Mr. Farhi wrote under the headline “Pro-Trump Columnists Hard to Find.” He went on to confect a comic “want ad” for the missing pro-Trumpers. Then he proceeded with roughly a thousand anguished words devoted to the thesis that “Major newspapers, from the Washington Post to the New York Times, have struggled to find and publish pro-Trump columns for months.” Yes, he (or maybe it is she) actually wrote, “for months.”

Then he quoted editors from newspapers around the country, insisting that they had been unable to find a pro-Trump columnist. He even quoted the head of the “editorial department” of the Republican-leaning Arizona Republic, Phil Boas. Mr. Boas said there was not even a pro-Trumper among the “traditional voices on the right.” The newspaper defied a 126-year record of Republicanism to endorse Hillary. It could have done worse. The Chicago Tribune endorsed Gary Johnson who, when asked about Aleppo, said, “What is Aleppo?”

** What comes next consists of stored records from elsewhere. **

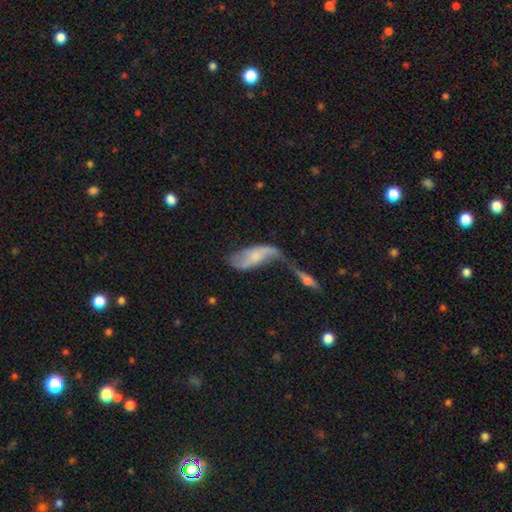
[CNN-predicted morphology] featured or disk 62%, smooth 31%, star or artifact 7%. Down the decision tree: edge-on disk — no (87%); bar — no (61%); spiral arms — yes (77%); bulge size — small (47%); merging — merger (42%).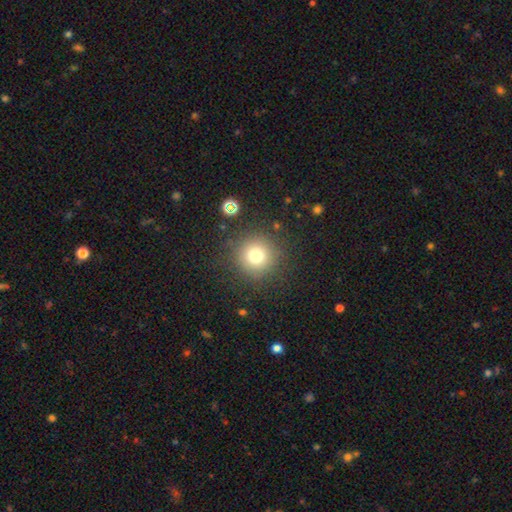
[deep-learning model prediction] Overall: smooth (75%). How rounded: round (95%). Merging: none (86%).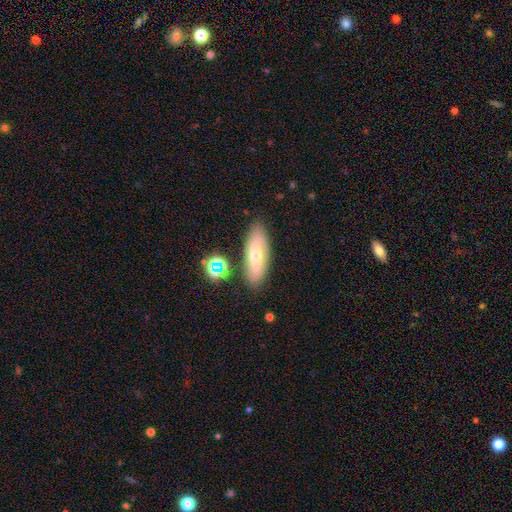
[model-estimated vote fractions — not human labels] This appears to be a smooth galaxy with no disk features (46%). Merging: none (83%).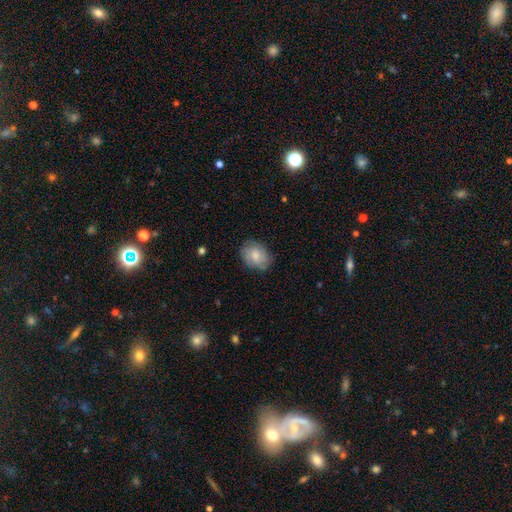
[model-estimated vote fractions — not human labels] Smooth or featured? smooth (69%)
How rounded? in between (64%)
Merging? none (78%)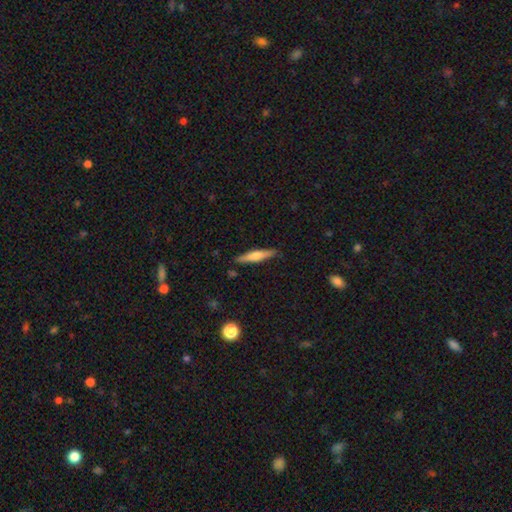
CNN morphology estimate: Smooth or featured: smooth — 49% (featured or disk — 45%)
Merging: none — 88% (minor disturbance — 9%)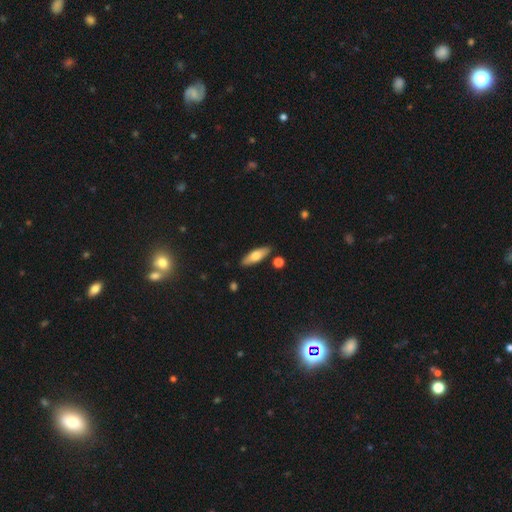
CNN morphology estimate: Smooth or featured? smooth (65%)
How rounded? in between (50%)
Merging? none (86%)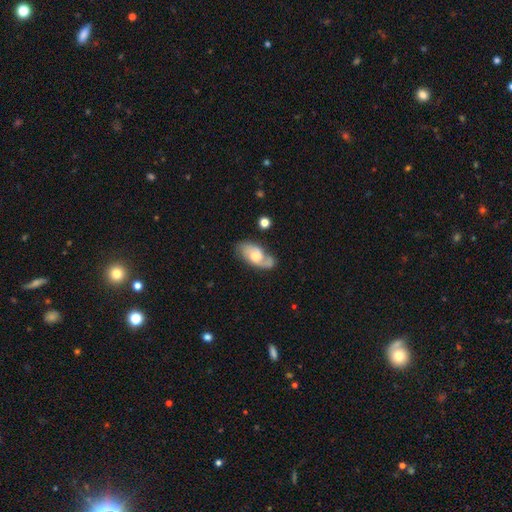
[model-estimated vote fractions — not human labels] smooth_or_featured: featured or disk (p=0.71) [alt: smooth p=0.23]
disk_edge_on: no (p=0.94) [alt: yes p=0.06]
bar: no (p=0.56) [alt: weak p=0.38]
has_spiral_arms: yes (p=0.91) [alt: no p=0.09]
spiral_winding: medium (p=0.48) [alt: tight p=0.29]
spiral_arm_count: 2 (p=0.77) [alt: 1 p=0.10]
bulge_size: moderate (p=0.53) [alt: small p=0.26]
merging: none (p=0.68) [alt: minor disturbance p=0.21]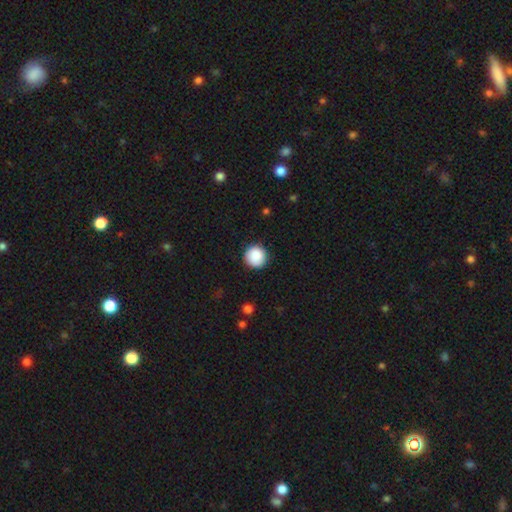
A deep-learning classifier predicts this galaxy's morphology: Overall: smooth (88%). How rounded: round (95%). Merging: none (88%).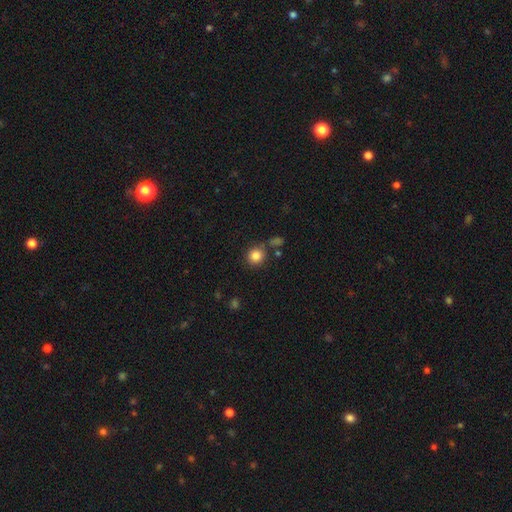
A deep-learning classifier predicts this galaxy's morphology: This is clearly a smooth galaxy (84%). How rounded: clearly round (89%). Merging: likely none (78%).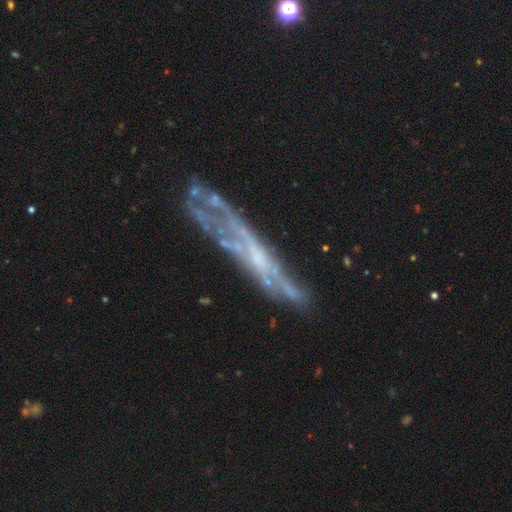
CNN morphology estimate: A featured or disk galaxy (73%) viewed edge-on (59%). Merging: none (59%).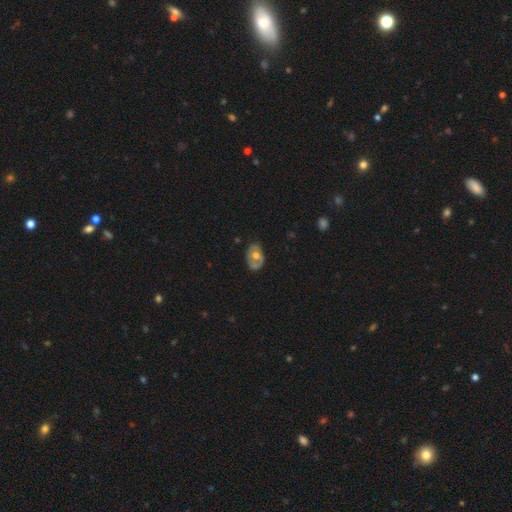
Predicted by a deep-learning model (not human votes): The model was most divided on "smooth or featured": smooth: 47%, featured or disk: 46%, star or artifact: 7%. More confident: merging — none (68%).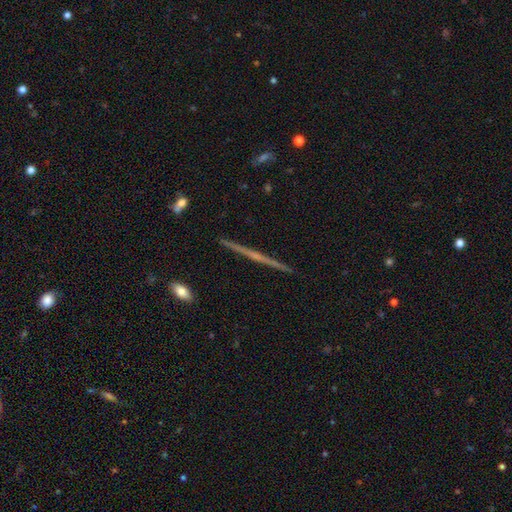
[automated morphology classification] This is likely a featured or disk galaxy (74%). It is clearly viewed edge-on (98%). Edge-on bulge: possibly none (57%). Merging: clearly none (92%).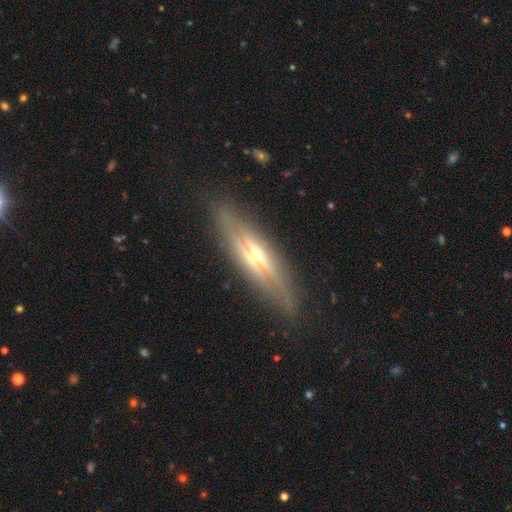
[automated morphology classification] Smooth or featured? featured or disk (81%)
Edge-on disk? yes (92%)
Edge-on bulge? rounded (85%)
Merging? none (83%)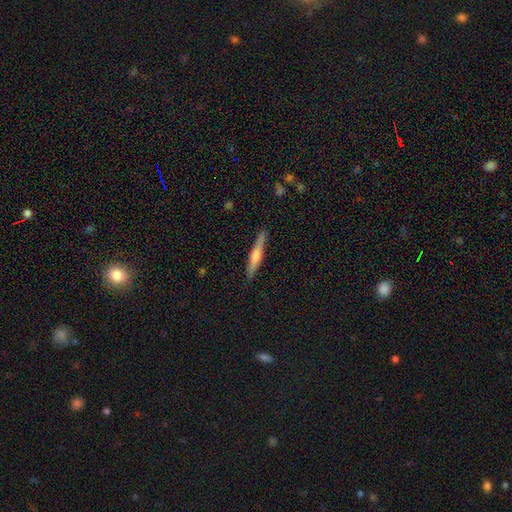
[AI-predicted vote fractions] Smooth or featured? Predicted: featured or disk (p=0.52). Edge-on disk? Predicted: yes (p=0.97). Edge-on bulge? Predicted: rounded (p=0.71). Merging? Predicted: none (p=0.89).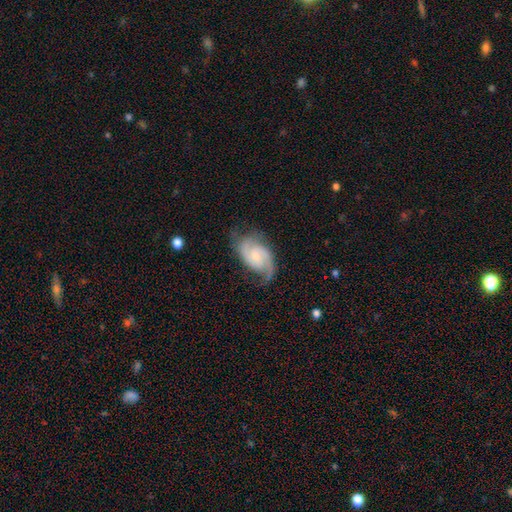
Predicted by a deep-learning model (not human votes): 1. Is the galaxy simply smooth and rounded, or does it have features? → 86% featured or disk, 9% smooth, 5% star or artifact.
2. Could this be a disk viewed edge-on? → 97% no, 3% yes.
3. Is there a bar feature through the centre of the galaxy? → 56% no, 37% weak, 6% strong.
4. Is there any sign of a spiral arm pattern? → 97% yes, 3% no.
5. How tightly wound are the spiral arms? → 52% medium, 30% tight, 18% loose.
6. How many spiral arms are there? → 84% 2, 5% can't tell, 5% 3, 3% 1, 1% 4, 1% more than 4.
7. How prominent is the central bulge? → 61% small, 32% moderate, 5% none, 2% large, 1% dominant.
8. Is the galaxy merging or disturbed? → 70% none, 20% minor disturbance, 9% major disturbance, 1% merger.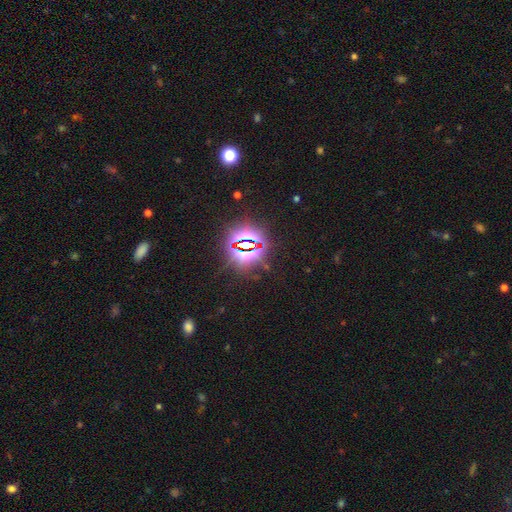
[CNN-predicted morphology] Overall: star or artifact (81%).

Conservative columnists were cited, among them Ross Douthat and David Brooks. Also quoted were editors, the Times’ James Bennet and the Post’s Fred Hiatt. Nothing — no pro-Trump columnists anywhere.

Now allow me to submit Mr. Farhi’s labors as still more evidence of an establishment in its terminal stages of decay. Thirty or more years ago, a similarly out-of-touch establishment derided those of us who disagreed with them by, say, supporting Ronald Reagan’s candidacy or favoring peace through strength. Now the present establishment can’t be bothered with deriding us. It ignores us. It claims to be looking for pro-Trump columnists but can come up with not a single one.

As Frank Buckley, who actually writes a pro-Trump column for the apparently invisible New York Post, says, “The establishment still can’t figure out what happened on Election Day.”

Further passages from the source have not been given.